Researchers from University of Pennsylvania and Washington University wanted to see how citalopram influenced brain interstitial fluid (ISF) in mice with plaques and the cerebrospinal fluid (CSF) of healthy human subjects.

"Our previous studies have shown an association between anti-depressants and the reduction in amyloid burden in the brain," lead author Yvette Sheline, MD, professor of Psychiatry, Radiology and Neurology and director of the Center for Neuromodulation in Depression and Stress, at Penn's Perelman School of Medicine said in a news release. "Those studies examined a retrospective correlation between the duration of anti-depressant use and amyloid burden shown in PET scans in the brains of elderly volunteers. With this new study we took our research a step further and tested the prospective effect of the SSRI citalopram on the CSF amyloid levels in younger, healthy subjects." Sheline performed the research while at Washington University.

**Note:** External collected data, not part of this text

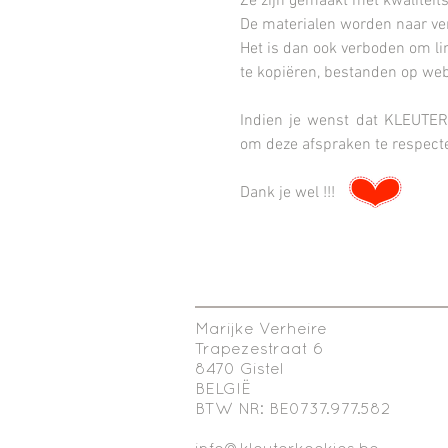
Ze zijn gemaakt met kwaliteits
De materialen worden naar ver
Het is dan ook verboden om li
te kopiëren, bestanden op web
Indien je wenst dat KLEUTER
om deze afspraken te respect
Dank je wel !!!
Marijke Verheire
Trapezestraat 6
8470 Gistel
BELGIË
BTW NR: BE0737.977.582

In the latest study, Sheline and her team were able to replicate their previous findings showing that citalopram had significant effects in arresting amyloid beta growth.

Experiments on mouse models revealed the level of amyloid-beta in the ISF decreased in a dose-dependent manner by as much as 25 percent in plaque-bearing mice given citalopram. What's more, the findings show that plaque-bearing mice exposed to two months of citalopram showed no new plaque development, and no growth of existing plaques. In contrast mice in the sugar water "control group" showed a substantial increase in plaque growth and development.

Researchers noted that while citalopram halted growth, the antidepressants had little influence on already existing amyloid plaques.

In another experiment of 23 healthy human participants between the ages of 18 and 50 who were given 60 mg citalopram, roughly equivalent to the dose used in mice, linked the antidepressant to a 38 percent lower A-beta concentration over the 37-hour testing period compared to participants given a placebo. Researchers also found that those in participants in the experimental group showed a drop in newly produced A-beta.

Researchers said the latest findings could pave the road to discovering effective Alzheimer's treatments. They explain that the findings show that even a modest decline in cerebrospinal fluid production can stop or stall symptomatic Alzheimer's disease development.

"While these results are an excellent start at lowering A-beta production, we are a long way from making a statement regarding the ability of SSRIs to prevent the cognitive decline associated with AD," Sheline said. "We are developing a greater understanding of the capabilities of SSRIs, which offer promise for the future as preventive measures, as we continue to uncover the complex mechanisms in the brain that trigger Alzheimer's and dementia."

The findings were published in the latest issue of Science Translational Medicine.